[Study material]
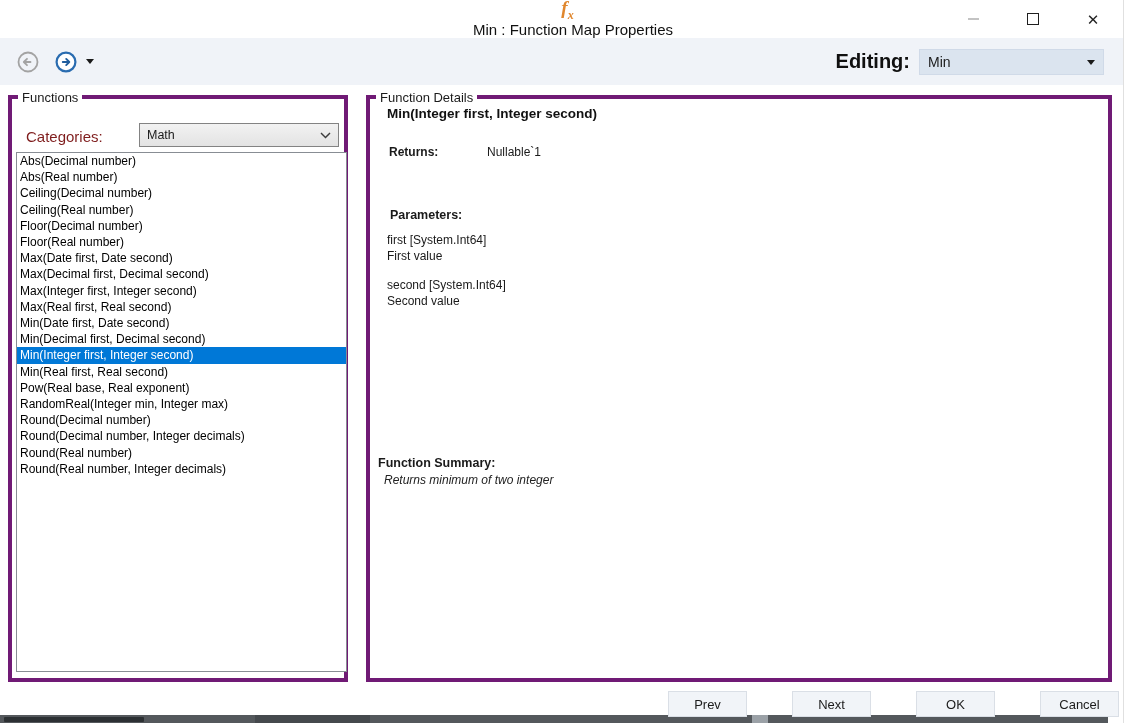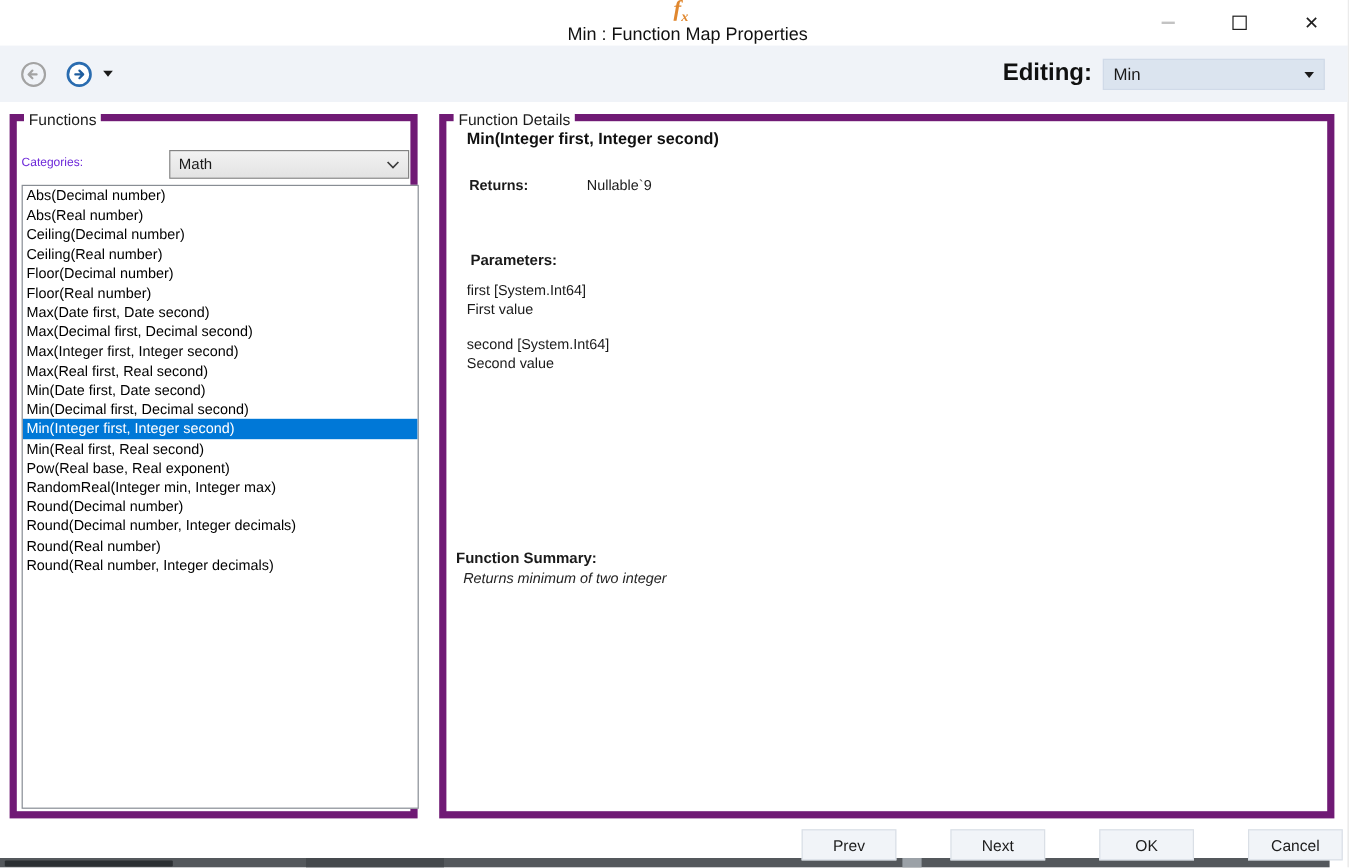--- a/index.html
+++ b/index.html
@@ -55,7 +55,7 @@
   }
 
   
-  .groupbox { position: absolute; border: 6px solid #701a75; background: #fff; }
+  .groupbox { position: absolute; border: 4px solid #701a75; background: #fff; }
   .gb-label {
     position: absolute; top: -9px; left: 6px; background: #fff;
     padding: 0 4px; font-size: 13px; color: #1b1b1b; white-space: nowrap;

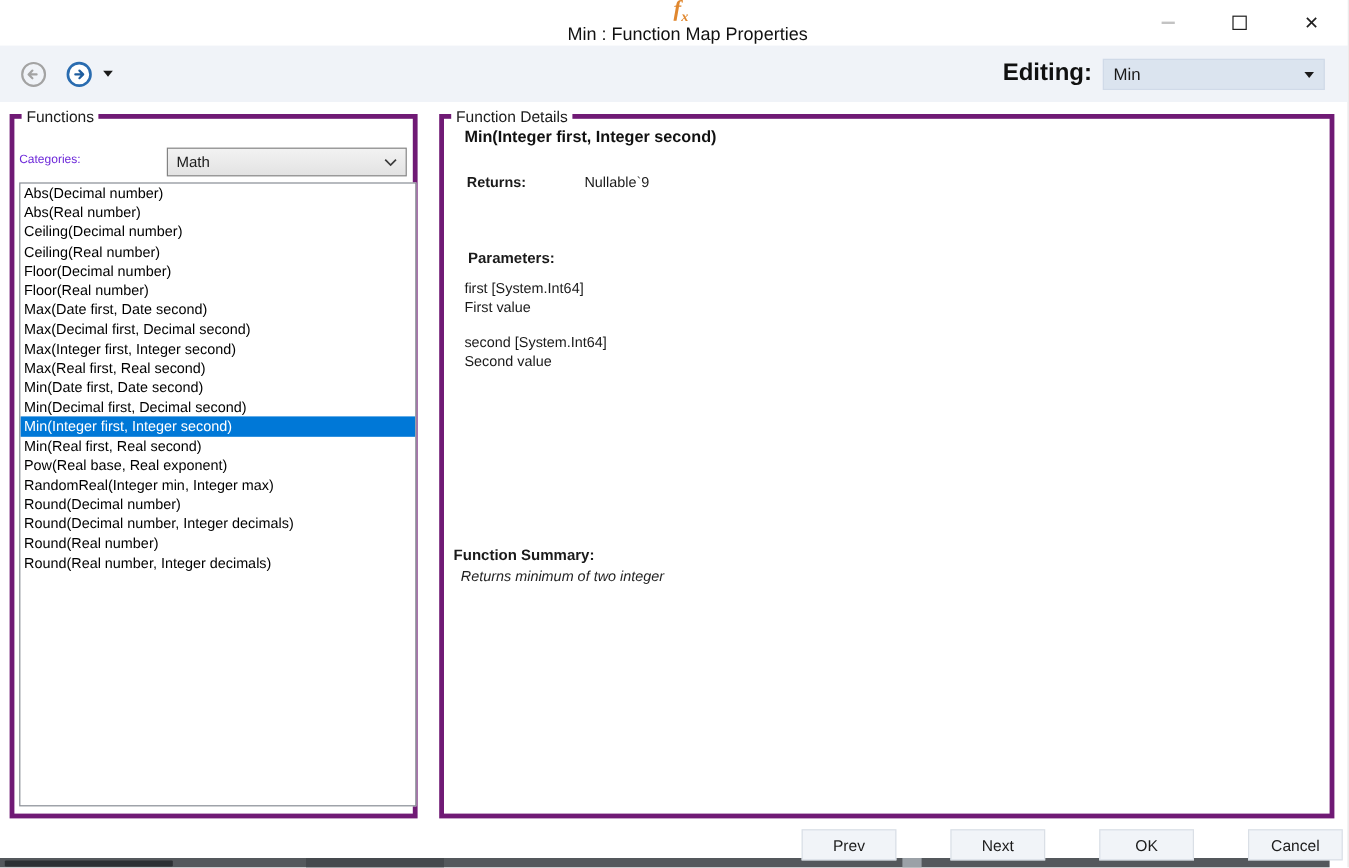--- a/index.html
+++ b/index.html
@@ -64,7 +64,7 @@
   .details-gb  { left: 366px; top: 95px; width: 746px; height: 587px; }
 
   
-  .cat-label { position: absolute; left: 4px; top: 29px; font-size: 10px; color: #6d28d9; }
+  .cat-label { position: absolute; left: 14px; top: 29px; font-size: 15px; color: #7f1d1d; }
   .cat-combo {
     position: absolute; left: 127px; top: 24px; width: 200px; height: 24px;
     background: linear-gradient(#f2f2f2, #e3e3e3); border: 1px solid #838383;

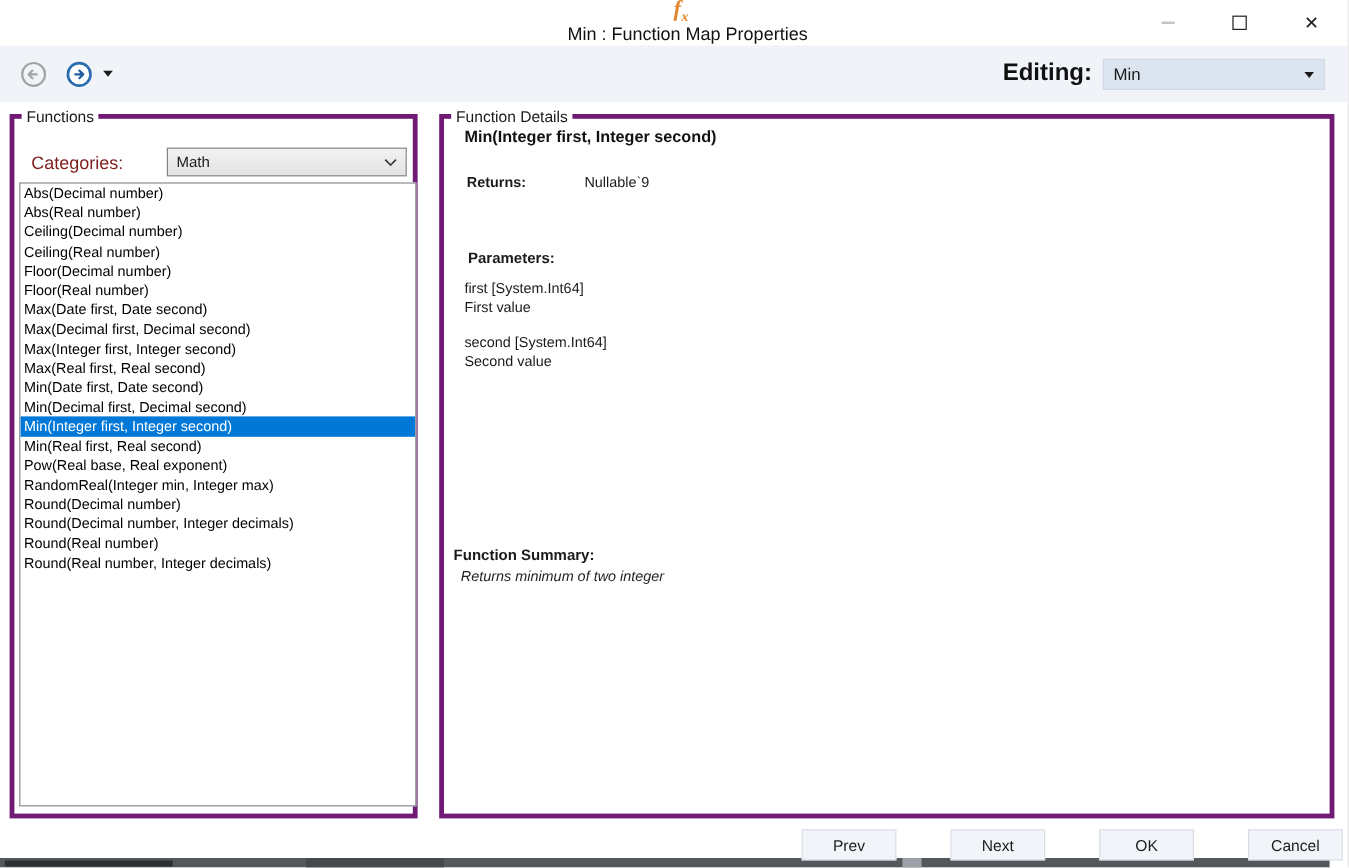--- a/index.html
+++ b/index.html
@@ -194,7 +194,7 @@
     <div class="sig">Min(Integer first, Integer second)</div>
     <div class="returns-row">
       <span class="lbl">Returns:</span>
-      <span>Nullable`9</span>
+      <span>Nullable`1</span>
     </div>
     <div class="params-label">Parameters:</div>
     <div class="param-block param-1">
[/Study material]
▸ **What to produce**
Write only the number of lines in the listing that include "span".

▸ **Response to this task**
3